# Kein Zugriff auf WebService ausser localhost



## DerMathematiker (9. Nov 2010)

Ich benutze javax.jws für einen WebService RPC Style.
Leider habe ich keine Erfahrung mit webservices. Ich möchte einfach einen kleinen Dienst im Internet zur Verfügung stellen. Leider bekomme ich nur lokal Zugriff  (z.B. http://localhost:8080/routing?wsdl ok). Aber (z.B. http://<meineIp>:8080/routing?wsdl geht nicht). 
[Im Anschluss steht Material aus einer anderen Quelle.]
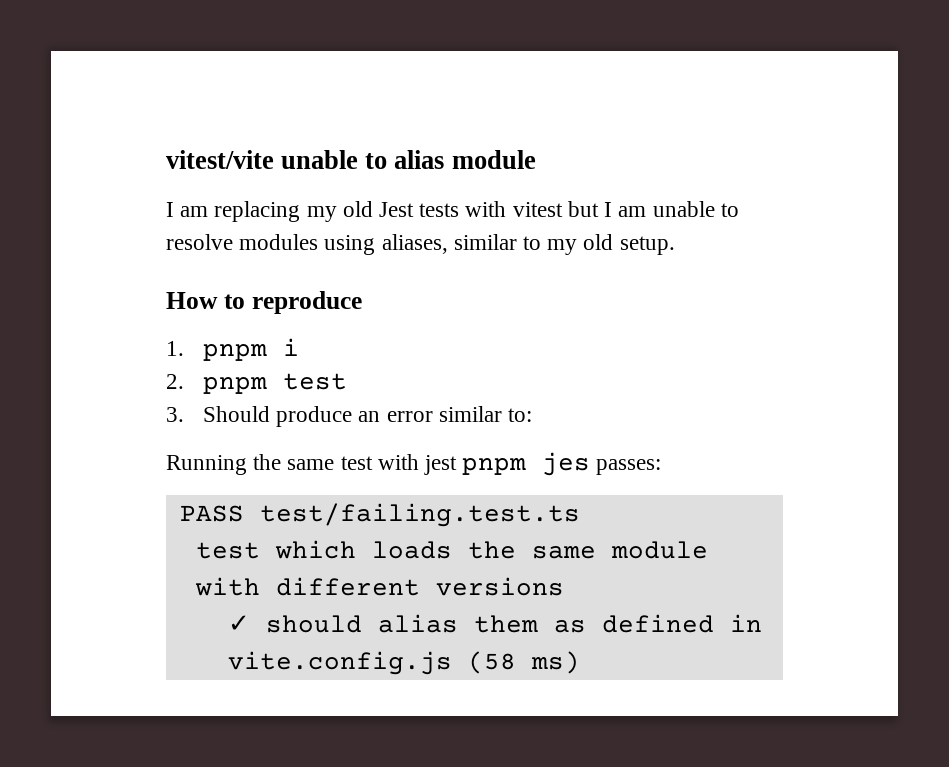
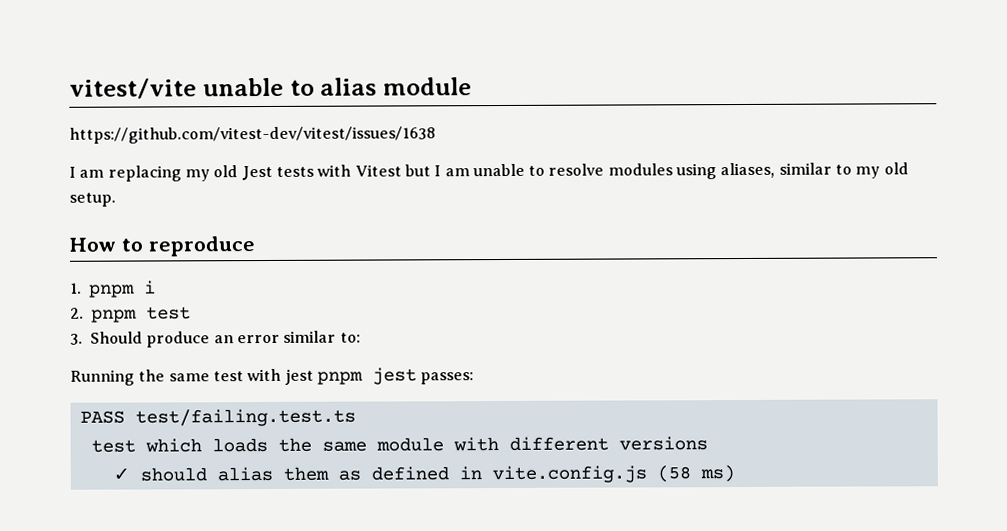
(536, 159) none -> [69,126,436,144] // https://github.com/vitest-dev/vitest/issues/1638
[512,202,563,217] vitest -> [354,164,402,177] Vitest
[542,452,591,476] jes -> [371,367,417,385] jest

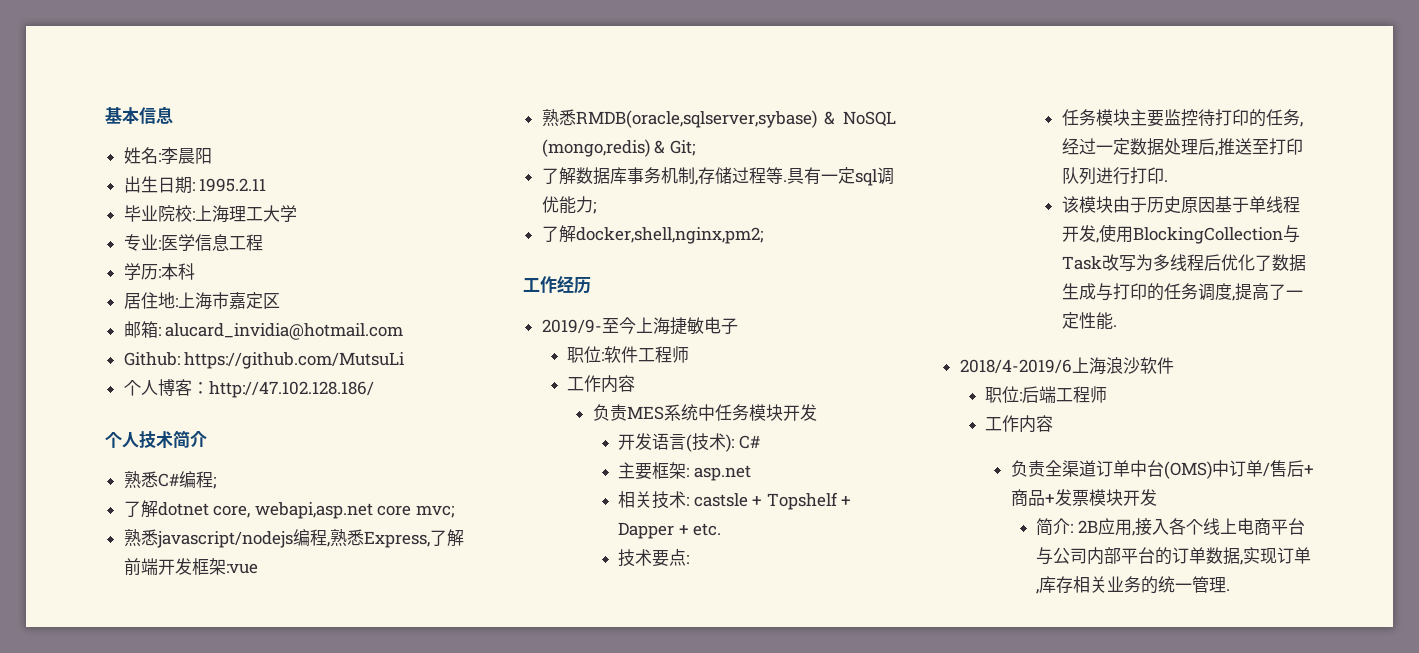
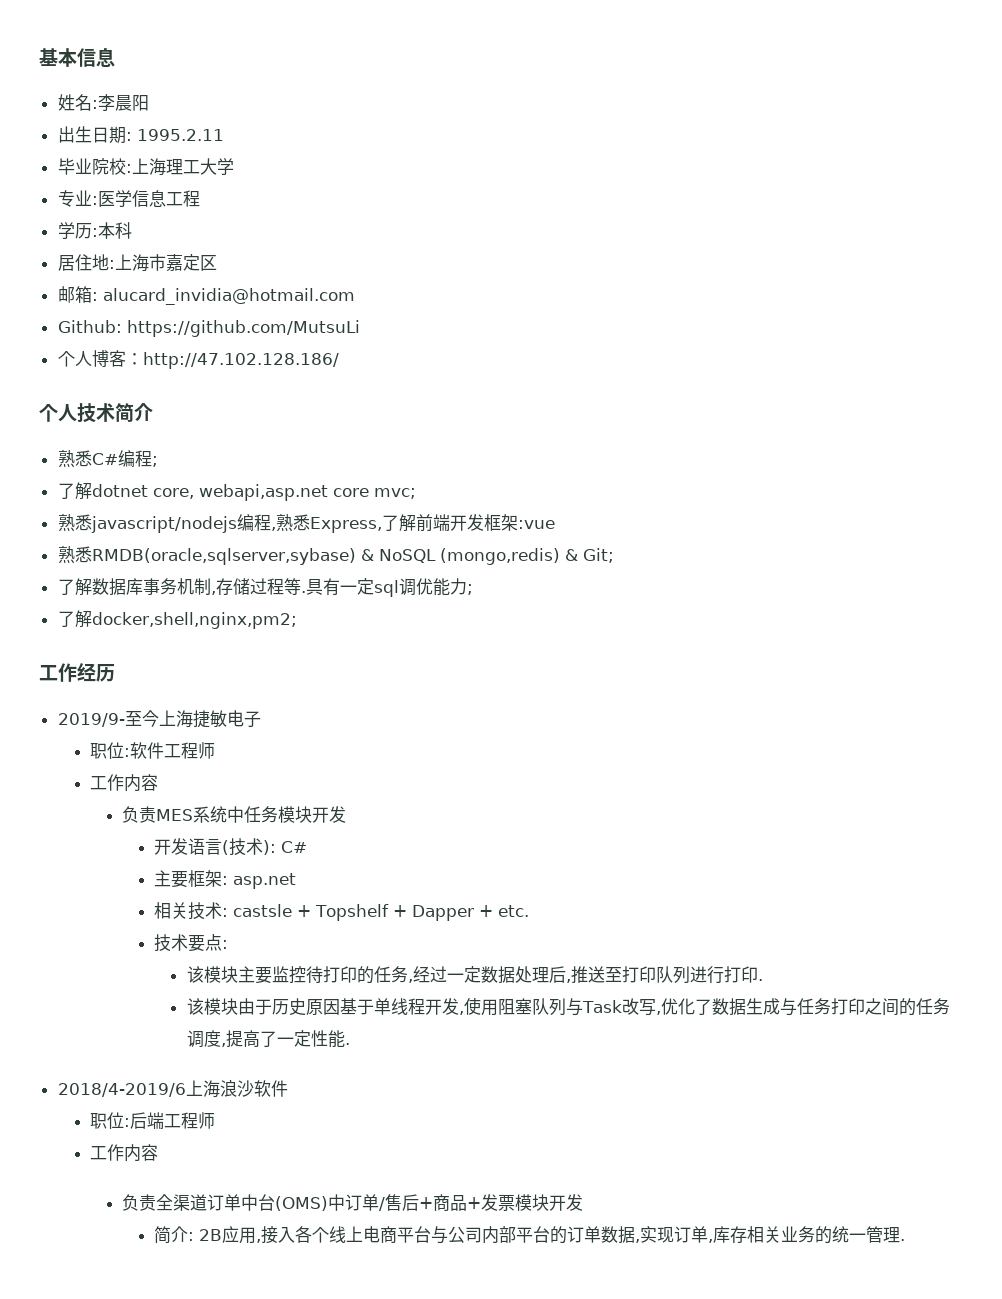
[1061,109,1096,126] 任务 -> [186,966,204,983] 该
[1132,227,1283,244] BlockingCollection -> [497,998,566,1016] 阻塞队列
[1135,254,1221,271] 为多线程后 -> [655,1011,661,1015] ,
[1112,283,1147,300] 打印 -> [796,998,899,1016] 任务打印之间

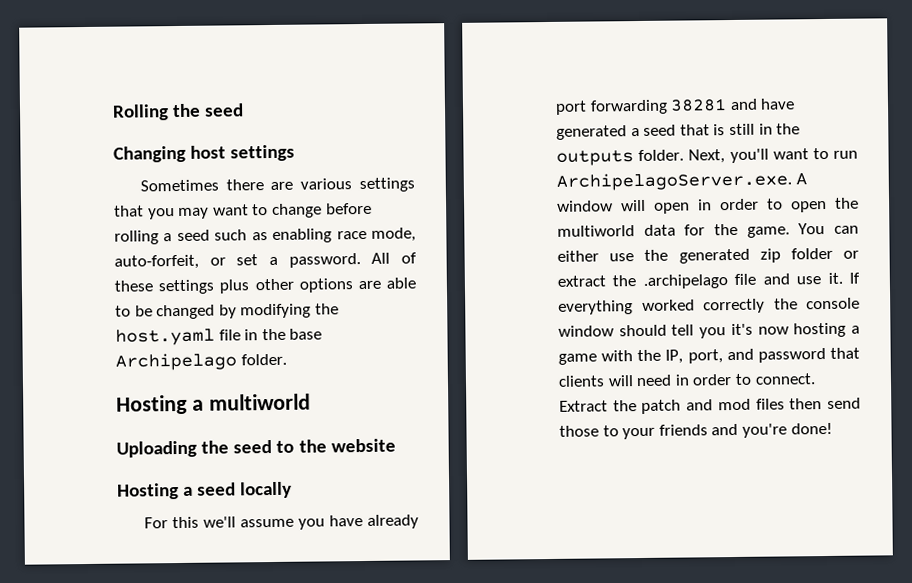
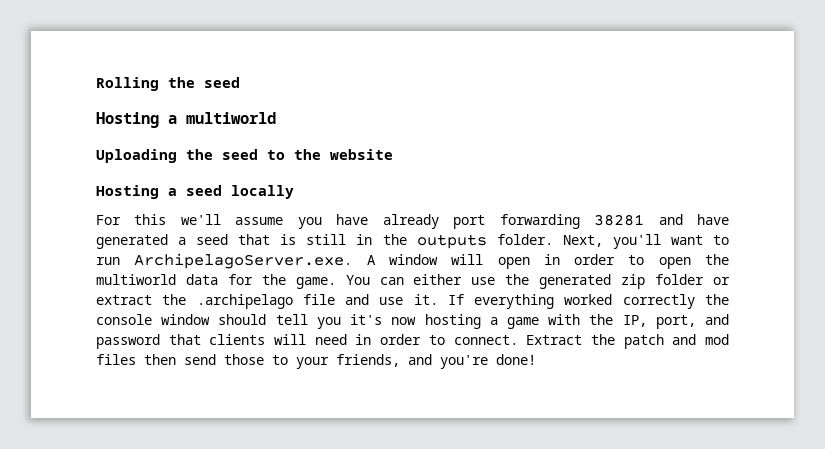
[113,144,296,163] [139,177,415,193] [114,202,372,220] [114,227,416,245] [114,252,417,270] [114,277,416,295] [115,303,339,320] [115,328,323,346] [115,352,287,371] // Changing host settings // Sometimes there are various settings that you may want to change before rolling a seed such as enabling race mode, auto-forfeit, or set a password. All of these settings plus other options are able to be changed by modifying the host.yaml file in the base Archipelago folder. -> (240, 82) none
[658,424,708,436] friends -> [336,354,400,367] friends,

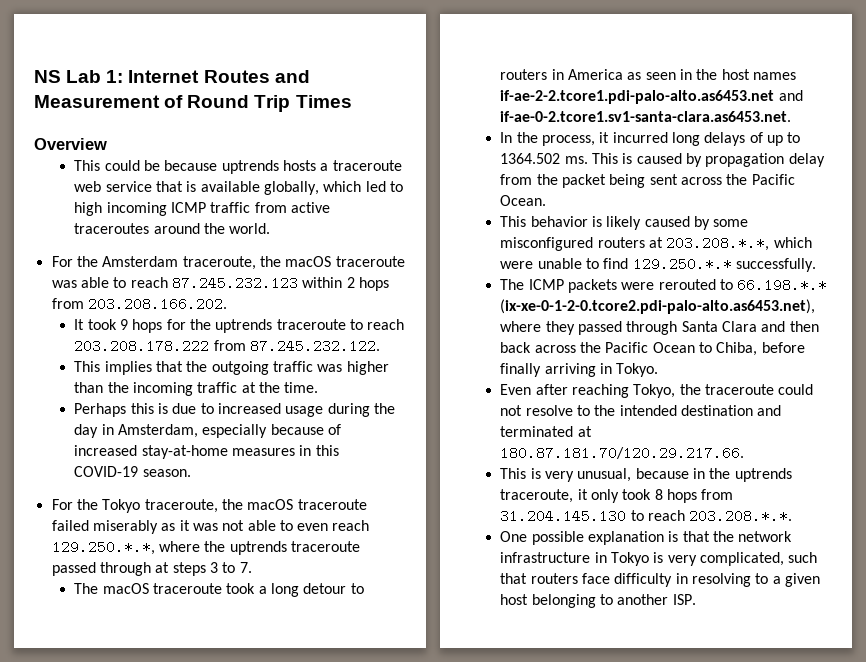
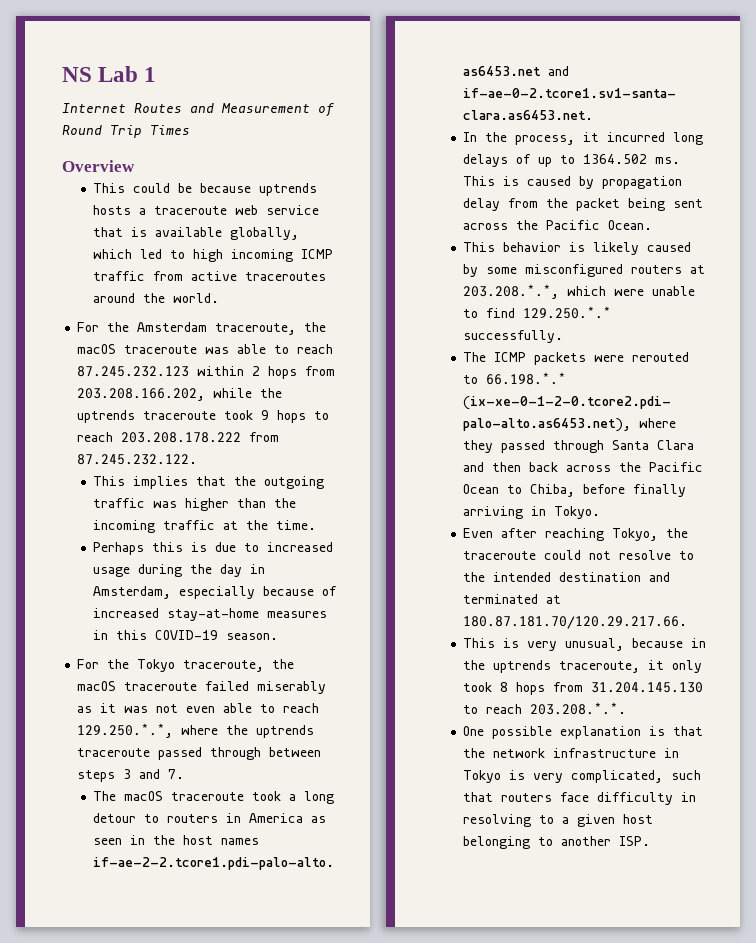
[106,70,124,83] 1: -> [144,67,157,82] 1 //
[87,297,227,311] [74,319,346,333] 203.208.166.202. // It took 9 hops for the uptrends traceroute -> [77,388,283,401] [77,410,307,423] 203.208.166.202, while the uptrends traceroute took 9 hops
[247,520,329,531] able to even -> [186,703,276,713] even able to
[155,562,170,573] at -> [269,747,322,757] between
[222,562,236,573] to -> [139,769,161,779] and

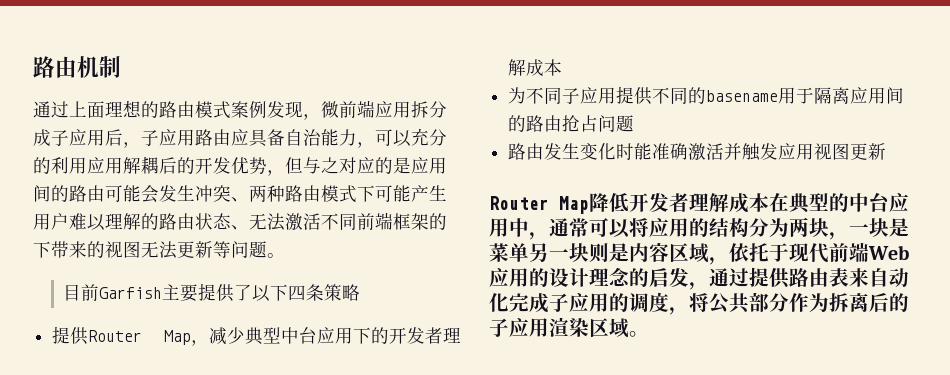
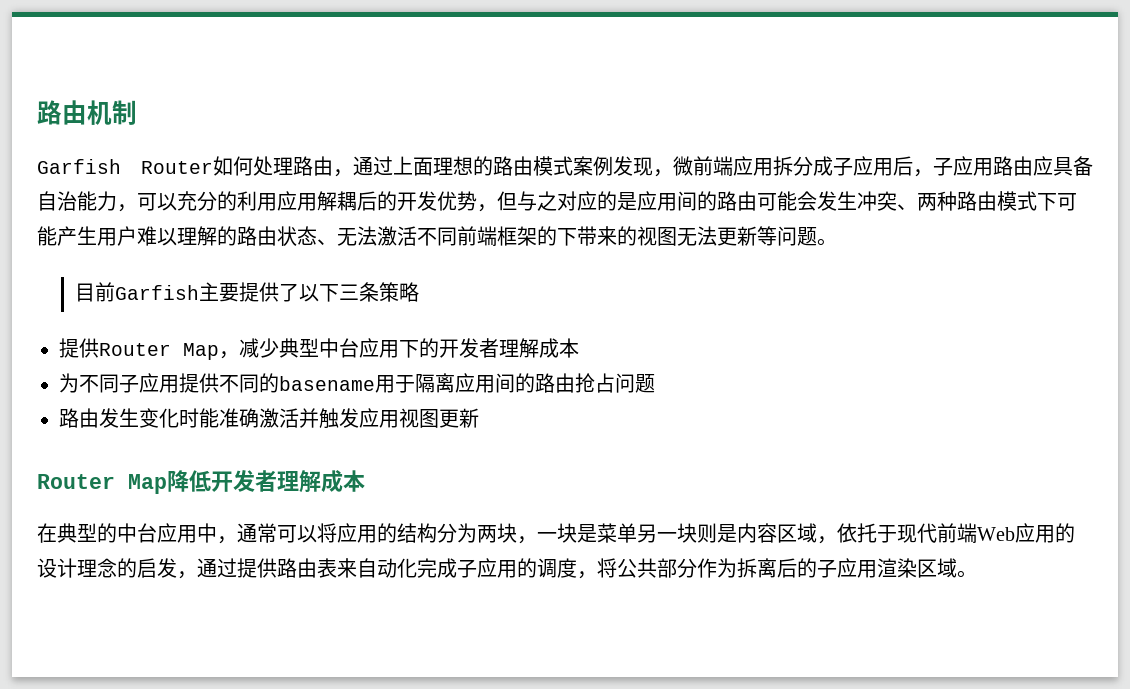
(121, 67) none -> [37,156,353,177] Garfish Router如何处理路由，
[288,285,307,301] 四 -> [338,284,359,300] 三
(769, 202) none -> (365, 481) //

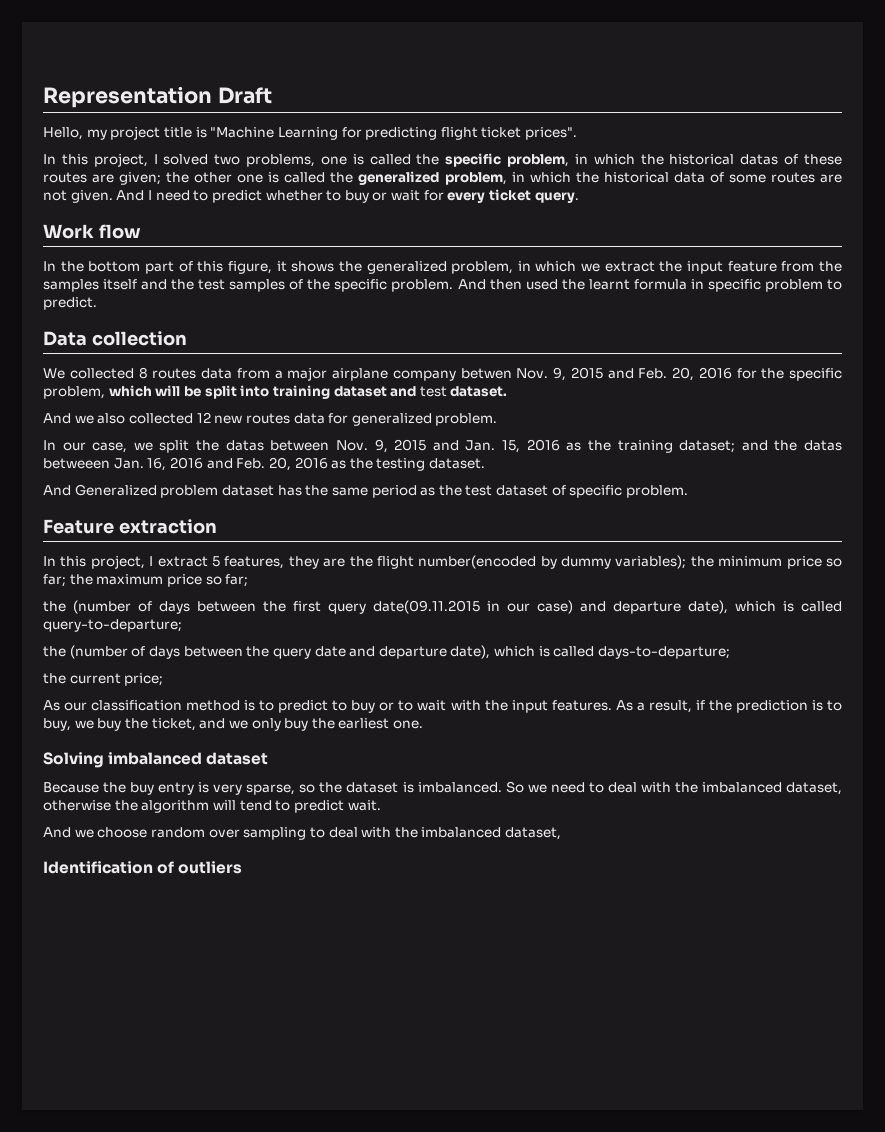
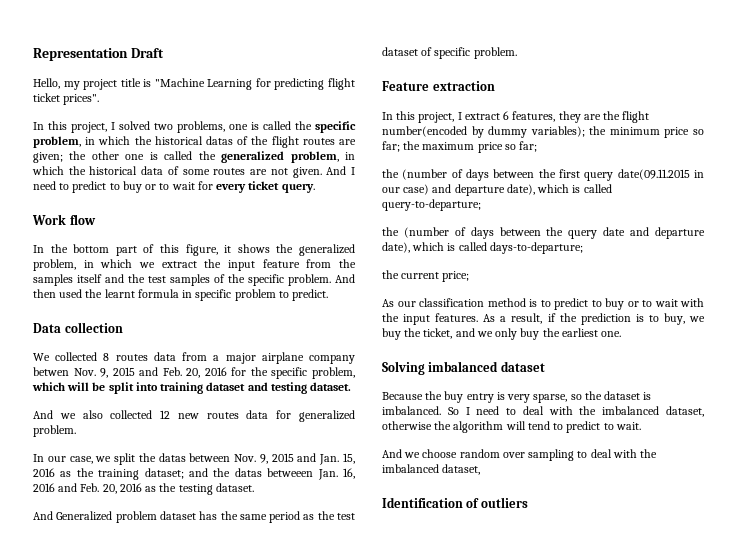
[804,154,843,165] these -> [251,136,299,148] the flight
[265,190,388,203] whether to buy or -> [109,181,170,193] to buy or to
[419,386,447,397] test -> [270,382,307,394] testing
[211,556,220,567] 5 -> [503,111,510,120] 6
[527,784,547,793] we -> [465,407,470,415] I
(344, 806) none -> [603,423,614,430] to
Habe früher nur mit Sockets gearbeitet. Da gabs keine Probleme.
Über Tipps wäre ich sehr dankbar


----------



## Marcinek (9. Nov 2010)

Ist dein Router (falls vorhanden) entsprechend konfiguriert den port 8080 auf deinen rechner zu ff?


----------



## FArt (9. Nov 2010)

Gibt es denn auch einen Webserver? Unter Umständen muss der auf alle gültigen IP Adressen gebunden werden. In der Regel erreicht man das durch die IP Adresse 0.0.0.0 .


----------



## DerMathematiker (9. Nov 2010)

Danke für die ANtworten
ich habe eigentlich nur das Beispiel von

WebService in Java

erweitert. Also wenn ich localhost Anspreche brauch ich keinen Webserver.
Sonst geht es aber nicht.
Ich weiß aber nicht was die Java  library alles macht und was ich noch extra machen muss


----------



## FArt (9. Nov 2010)

Galileo Computing :: Java ist auch eine Insel (8. Auflage) – 19.7 Daily Soap


----------